**Task**
Scan the records below for the line with "none; stroke-linecap: round;" and the line with "724,81 728,72 746,81". Repeat those two lines and every line between them exactly, and nothing else.

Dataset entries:
________________________________________

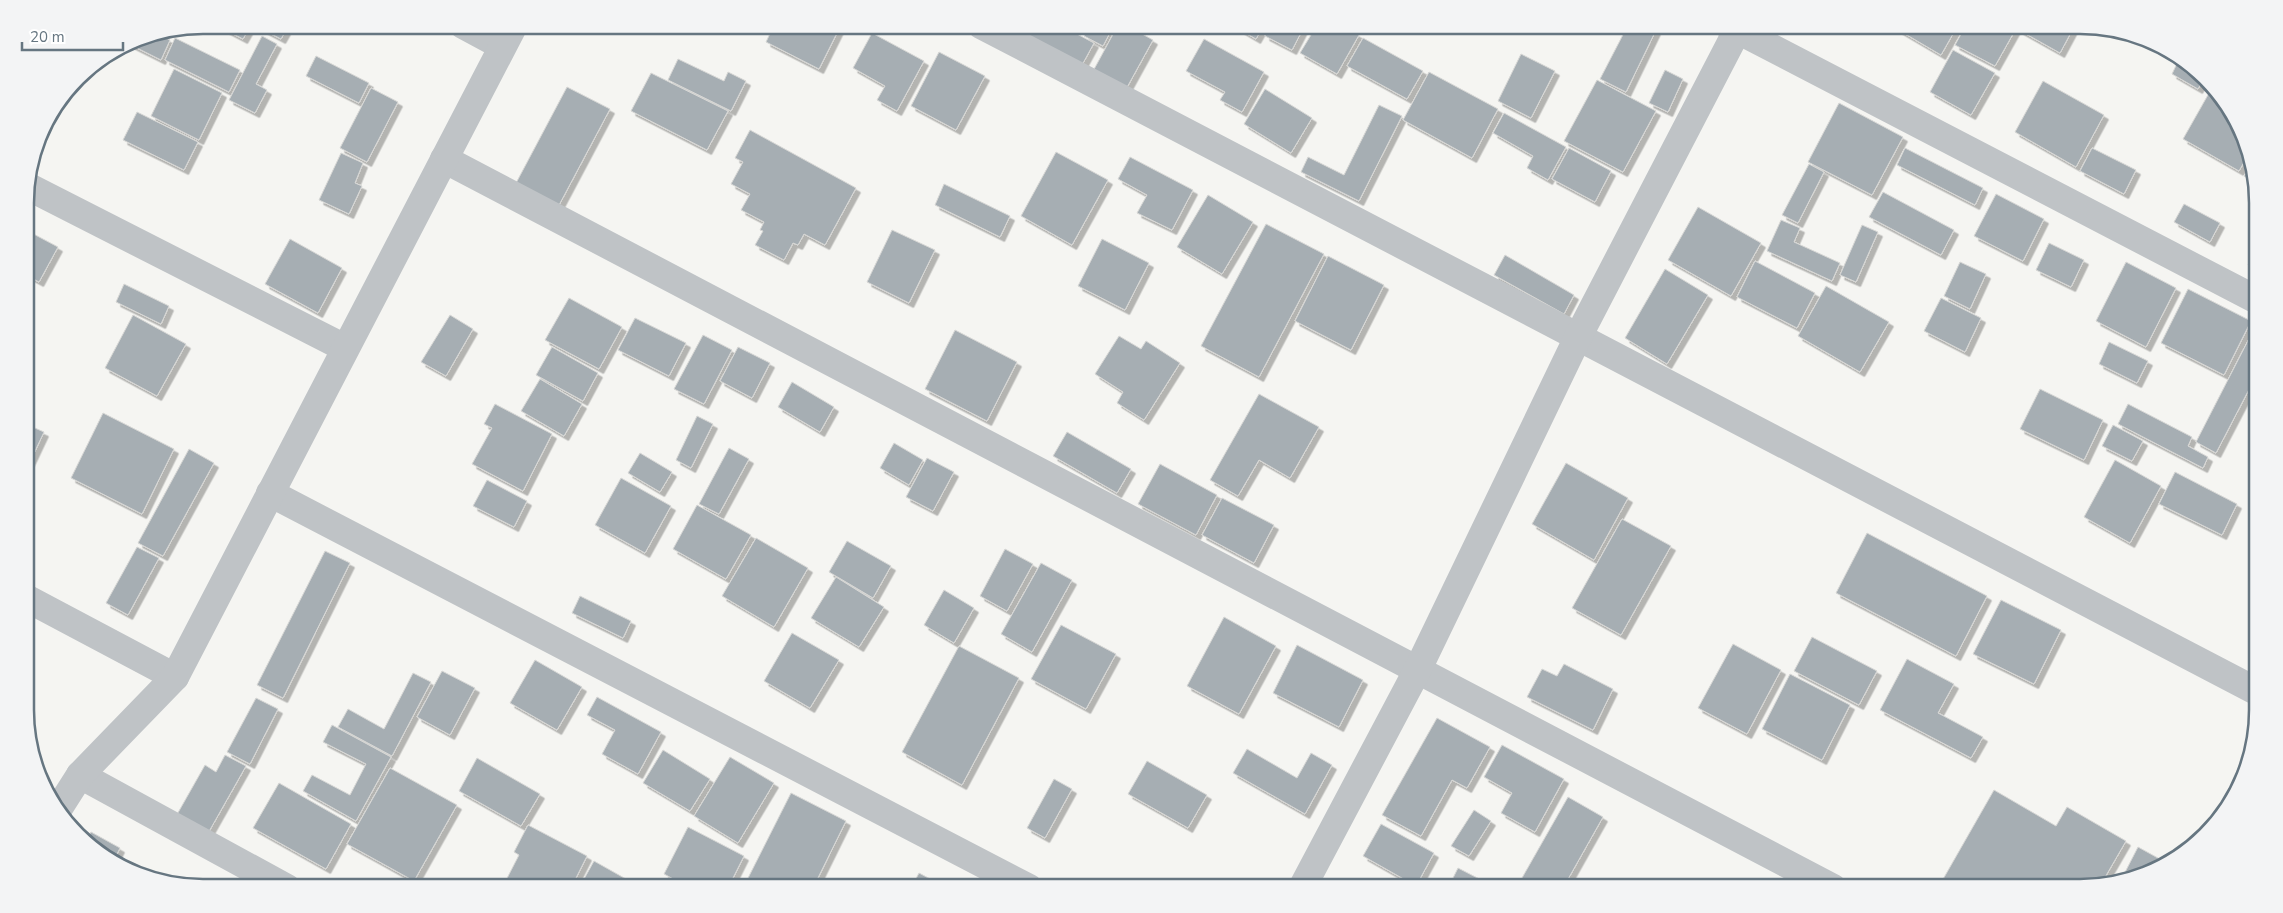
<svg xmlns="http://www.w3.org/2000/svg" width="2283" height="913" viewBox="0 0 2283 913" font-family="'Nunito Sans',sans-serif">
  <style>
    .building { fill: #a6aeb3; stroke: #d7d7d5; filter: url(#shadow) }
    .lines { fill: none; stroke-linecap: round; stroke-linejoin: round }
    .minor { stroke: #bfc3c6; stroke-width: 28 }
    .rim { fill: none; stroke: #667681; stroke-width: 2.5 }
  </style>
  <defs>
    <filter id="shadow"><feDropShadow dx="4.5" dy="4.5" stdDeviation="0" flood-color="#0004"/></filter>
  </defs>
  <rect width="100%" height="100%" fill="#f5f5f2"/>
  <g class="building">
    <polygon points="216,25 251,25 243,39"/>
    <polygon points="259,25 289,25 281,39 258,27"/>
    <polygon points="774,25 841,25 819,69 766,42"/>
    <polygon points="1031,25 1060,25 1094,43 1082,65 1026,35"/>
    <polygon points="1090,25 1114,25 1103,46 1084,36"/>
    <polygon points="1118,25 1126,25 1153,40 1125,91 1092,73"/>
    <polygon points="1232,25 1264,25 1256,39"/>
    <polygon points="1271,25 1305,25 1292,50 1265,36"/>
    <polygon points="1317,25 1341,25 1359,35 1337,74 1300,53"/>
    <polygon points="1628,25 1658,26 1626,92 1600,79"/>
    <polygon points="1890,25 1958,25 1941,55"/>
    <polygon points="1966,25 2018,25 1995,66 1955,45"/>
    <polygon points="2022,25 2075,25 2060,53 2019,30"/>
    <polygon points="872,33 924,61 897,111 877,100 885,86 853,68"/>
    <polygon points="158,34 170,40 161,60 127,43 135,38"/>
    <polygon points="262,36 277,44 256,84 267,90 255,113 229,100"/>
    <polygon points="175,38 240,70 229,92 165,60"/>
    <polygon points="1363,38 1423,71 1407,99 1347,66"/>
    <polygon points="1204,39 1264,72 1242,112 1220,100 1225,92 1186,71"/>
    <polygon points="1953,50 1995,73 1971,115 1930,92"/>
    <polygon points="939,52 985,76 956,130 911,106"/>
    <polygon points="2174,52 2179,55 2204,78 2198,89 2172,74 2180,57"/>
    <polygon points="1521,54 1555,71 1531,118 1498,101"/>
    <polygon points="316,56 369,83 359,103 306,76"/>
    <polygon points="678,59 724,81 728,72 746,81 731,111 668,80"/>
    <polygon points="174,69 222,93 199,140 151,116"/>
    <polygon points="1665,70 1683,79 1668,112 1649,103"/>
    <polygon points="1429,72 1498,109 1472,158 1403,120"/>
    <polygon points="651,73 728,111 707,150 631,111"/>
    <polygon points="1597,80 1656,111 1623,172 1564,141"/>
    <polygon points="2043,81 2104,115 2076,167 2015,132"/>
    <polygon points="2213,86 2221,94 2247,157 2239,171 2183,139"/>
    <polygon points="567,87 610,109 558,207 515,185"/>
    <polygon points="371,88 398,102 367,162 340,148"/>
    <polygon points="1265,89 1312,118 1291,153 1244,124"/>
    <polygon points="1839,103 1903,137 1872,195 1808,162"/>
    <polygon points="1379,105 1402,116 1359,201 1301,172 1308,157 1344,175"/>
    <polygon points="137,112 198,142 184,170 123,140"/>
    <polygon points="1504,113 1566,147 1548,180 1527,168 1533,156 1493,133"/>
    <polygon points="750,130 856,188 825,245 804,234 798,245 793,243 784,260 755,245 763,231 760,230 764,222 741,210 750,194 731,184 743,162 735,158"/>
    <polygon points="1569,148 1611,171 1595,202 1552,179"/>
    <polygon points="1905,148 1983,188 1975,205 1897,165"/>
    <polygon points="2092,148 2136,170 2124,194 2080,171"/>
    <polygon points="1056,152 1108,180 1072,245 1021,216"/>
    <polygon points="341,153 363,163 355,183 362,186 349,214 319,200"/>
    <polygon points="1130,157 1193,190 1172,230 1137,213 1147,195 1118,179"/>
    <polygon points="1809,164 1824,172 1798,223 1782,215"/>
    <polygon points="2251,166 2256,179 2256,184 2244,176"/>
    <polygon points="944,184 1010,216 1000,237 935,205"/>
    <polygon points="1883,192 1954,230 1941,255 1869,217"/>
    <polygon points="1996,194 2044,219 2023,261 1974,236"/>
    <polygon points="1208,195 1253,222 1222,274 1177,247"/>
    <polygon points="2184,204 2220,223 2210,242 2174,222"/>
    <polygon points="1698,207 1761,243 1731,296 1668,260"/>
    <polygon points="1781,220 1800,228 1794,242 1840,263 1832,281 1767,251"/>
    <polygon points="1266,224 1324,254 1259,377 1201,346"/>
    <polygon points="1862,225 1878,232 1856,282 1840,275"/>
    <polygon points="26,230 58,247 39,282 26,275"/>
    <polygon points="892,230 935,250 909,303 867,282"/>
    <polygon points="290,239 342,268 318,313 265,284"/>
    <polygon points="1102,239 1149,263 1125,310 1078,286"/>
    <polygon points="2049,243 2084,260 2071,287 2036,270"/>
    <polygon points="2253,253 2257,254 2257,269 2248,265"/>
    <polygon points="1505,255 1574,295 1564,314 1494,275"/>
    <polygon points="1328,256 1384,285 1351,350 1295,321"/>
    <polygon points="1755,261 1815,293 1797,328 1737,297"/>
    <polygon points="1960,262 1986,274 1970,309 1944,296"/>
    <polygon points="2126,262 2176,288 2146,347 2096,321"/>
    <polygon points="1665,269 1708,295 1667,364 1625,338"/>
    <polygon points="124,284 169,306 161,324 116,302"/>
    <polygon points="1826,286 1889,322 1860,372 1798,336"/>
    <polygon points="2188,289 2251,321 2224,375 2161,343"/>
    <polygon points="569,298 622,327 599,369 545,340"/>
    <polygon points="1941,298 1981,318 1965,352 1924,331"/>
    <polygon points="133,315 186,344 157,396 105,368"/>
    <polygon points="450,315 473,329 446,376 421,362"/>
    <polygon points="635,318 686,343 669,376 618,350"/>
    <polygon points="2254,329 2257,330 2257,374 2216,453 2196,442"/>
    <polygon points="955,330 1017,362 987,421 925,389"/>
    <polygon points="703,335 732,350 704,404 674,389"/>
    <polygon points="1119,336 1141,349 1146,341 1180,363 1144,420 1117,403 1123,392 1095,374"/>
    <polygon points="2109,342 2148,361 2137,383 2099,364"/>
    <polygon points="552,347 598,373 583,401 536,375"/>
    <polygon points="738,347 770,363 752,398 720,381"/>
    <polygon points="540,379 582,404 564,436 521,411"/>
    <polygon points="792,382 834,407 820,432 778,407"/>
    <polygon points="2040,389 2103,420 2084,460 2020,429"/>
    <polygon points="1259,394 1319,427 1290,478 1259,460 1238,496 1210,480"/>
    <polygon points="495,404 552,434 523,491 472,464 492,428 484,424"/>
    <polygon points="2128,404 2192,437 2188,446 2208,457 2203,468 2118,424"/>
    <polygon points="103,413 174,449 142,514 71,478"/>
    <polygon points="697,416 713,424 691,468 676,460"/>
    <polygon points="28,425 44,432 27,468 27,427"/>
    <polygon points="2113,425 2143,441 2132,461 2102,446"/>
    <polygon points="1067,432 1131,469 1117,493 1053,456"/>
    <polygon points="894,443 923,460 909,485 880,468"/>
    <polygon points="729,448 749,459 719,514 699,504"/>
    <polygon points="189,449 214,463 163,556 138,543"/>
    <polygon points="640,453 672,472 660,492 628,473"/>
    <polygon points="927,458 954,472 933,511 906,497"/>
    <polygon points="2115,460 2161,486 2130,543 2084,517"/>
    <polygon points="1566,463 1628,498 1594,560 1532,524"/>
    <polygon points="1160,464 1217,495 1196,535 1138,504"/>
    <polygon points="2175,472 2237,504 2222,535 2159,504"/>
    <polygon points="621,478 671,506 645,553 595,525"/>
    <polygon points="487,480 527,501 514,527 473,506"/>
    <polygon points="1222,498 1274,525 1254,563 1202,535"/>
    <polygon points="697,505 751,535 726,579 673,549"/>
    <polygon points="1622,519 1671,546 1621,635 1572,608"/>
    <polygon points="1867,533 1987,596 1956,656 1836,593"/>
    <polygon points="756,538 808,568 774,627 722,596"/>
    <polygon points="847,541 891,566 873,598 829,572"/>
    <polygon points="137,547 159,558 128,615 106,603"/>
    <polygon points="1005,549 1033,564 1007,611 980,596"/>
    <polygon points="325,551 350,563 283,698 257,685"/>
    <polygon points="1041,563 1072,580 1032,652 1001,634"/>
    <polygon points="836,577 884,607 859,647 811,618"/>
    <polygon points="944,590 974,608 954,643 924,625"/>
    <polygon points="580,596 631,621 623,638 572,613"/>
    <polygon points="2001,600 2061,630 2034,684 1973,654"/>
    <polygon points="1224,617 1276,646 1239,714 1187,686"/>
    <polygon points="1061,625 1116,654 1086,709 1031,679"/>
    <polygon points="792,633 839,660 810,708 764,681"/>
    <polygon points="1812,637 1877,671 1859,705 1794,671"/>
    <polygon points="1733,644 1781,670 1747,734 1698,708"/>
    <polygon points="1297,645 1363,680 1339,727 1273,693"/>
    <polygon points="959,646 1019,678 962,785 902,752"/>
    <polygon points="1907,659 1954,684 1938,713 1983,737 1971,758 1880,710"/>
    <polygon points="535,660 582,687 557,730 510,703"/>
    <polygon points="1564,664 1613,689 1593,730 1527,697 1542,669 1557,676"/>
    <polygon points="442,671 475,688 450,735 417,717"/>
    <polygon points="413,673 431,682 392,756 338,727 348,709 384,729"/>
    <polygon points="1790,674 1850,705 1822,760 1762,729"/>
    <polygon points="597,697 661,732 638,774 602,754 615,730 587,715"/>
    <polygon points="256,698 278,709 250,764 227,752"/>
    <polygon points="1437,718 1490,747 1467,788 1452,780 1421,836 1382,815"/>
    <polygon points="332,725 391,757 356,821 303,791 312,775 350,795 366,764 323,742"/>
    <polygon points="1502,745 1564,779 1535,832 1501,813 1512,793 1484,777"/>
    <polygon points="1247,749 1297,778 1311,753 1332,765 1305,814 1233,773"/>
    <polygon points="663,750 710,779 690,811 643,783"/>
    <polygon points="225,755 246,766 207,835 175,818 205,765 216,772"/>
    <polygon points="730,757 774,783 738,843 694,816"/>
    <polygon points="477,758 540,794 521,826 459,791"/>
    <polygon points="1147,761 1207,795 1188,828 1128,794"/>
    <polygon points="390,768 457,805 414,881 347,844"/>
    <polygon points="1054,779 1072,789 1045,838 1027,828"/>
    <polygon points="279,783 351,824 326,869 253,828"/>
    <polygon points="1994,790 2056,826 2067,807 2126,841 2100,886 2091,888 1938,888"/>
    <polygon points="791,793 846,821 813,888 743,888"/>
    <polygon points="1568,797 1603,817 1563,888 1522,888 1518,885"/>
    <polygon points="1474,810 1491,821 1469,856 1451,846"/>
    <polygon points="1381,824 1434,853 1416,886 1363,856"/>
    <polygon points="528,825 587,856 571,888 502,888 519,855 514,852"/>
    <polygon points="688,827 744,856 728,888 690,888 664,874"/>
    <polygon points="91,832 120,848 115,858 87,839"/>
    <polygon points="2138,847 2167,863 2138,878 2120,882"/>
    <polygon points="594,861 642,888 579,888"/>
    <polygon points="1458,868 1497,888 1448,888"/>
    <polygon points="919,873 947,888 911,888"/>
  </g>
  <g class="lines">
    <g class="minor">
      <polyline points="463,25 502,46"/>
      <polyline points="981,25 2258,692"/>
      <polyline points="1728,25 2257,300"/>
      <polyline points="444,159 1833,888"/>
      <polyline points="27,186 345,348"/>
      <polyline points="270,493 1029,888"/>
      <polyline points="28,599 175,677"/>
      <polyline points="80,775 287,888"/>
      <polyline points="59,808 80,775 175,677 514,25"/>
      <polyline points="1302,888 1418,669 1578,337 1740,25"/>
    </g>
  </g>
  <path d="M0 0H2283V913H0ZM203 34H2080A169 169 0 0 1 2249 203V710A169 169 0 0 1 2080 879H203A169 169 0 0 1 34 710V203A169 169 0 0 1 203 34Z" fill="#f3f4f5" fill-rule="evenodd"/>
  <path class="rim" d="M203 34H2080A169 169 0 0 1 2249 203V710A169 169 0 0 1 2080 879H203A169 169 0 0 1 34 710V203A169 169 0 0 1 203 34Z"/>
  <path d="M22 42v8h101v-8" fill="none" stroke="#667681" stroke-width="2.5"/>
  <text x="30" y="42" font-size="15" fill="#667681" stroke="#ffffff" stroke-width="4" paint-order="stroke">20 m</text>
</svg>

________________________________________

**Exercise output**
    .lines { fill: none; stroke-linecap: round; stroke-linejoin: round }
    .minor { stroke: #bfc3c6; stroke-width: 28 }
    .rim { fill: none; stroke: #667681; stroke-width: 2.5 }
  </style>
  <defs>
    <filter id="shadow"><feDropShadow dx="4.5" dy="4.5" stdDeviation="0" flood-color="#0004"/></filter>
  </defs>
  <rect width="100%" height="100%" fill="#f5f5f2"/>
  <g class="building">
    <polygon points="216,25 251,25 243,39"/>
    <polygon points="259,25 289,25 281,39 258,27"/>
    <polygon points="774,25 841,25 819,69 766,42"/>
    <polygon points="1031,25 1060,25 1094,43 1082,65 1026,35"/>
    <polygon points="1090,25 1114,25 1103,46 1084,36"/>
    <polygon points="1118,25 1126,25 1153,40 1125,91 1092,73"/>
    <polygon points="1232,25 1264,25 1256,39"/>
    <polygon points="1271,25 1305,25 1292,50 1265,36"/>
    <polygon points="1317,25 1341,25 1359,35 1337,74 1300,53"/>
    <polygon points="1628,25 1658,26 1626,92 1600,79"/>
    <polygon points="1890,25 1958,25 1941,55"/>
    <polygon points="1966,25 2018,25 1995,66 1955,45"/>
    <polygon points="2022,25 2075,25 2060,53 2019,30"/>
    <polygon points="872,33 924,61 897,111 877,100 885,86 853,68"/>
    <polygon points="158,34 170,40 161,60 127,43 135,38"/>
    <polygon points="262,36 277,44 256,84 267,90 255,113 229,100"/>
    <polygon points="175,38 240,70 229,92 165,60"/>
    <polygon points="1363,38 1423,71 1407,99 1347,66"/>
    <polygon points="1204,39 1264,72 1242,112 1220,100 1225,92 1186,71"/>
    <polygon points="1953,50 1995,73 1971,115 1930,92"/>
    <polygon points="939,52 985,76 956,130 911,106"/>
    <polygon points="2174,52 2179,55 2204,78 2198,89 2172,74 2180,57"/>
    <polygon points="1521,54 1555,71 1531,118 1498,101"/>
    <polygon points="316,56 369,83 359,103 306,76"/>
    <polygon points="678,59 724,81 728,72 746,81 731,111 668,80"/>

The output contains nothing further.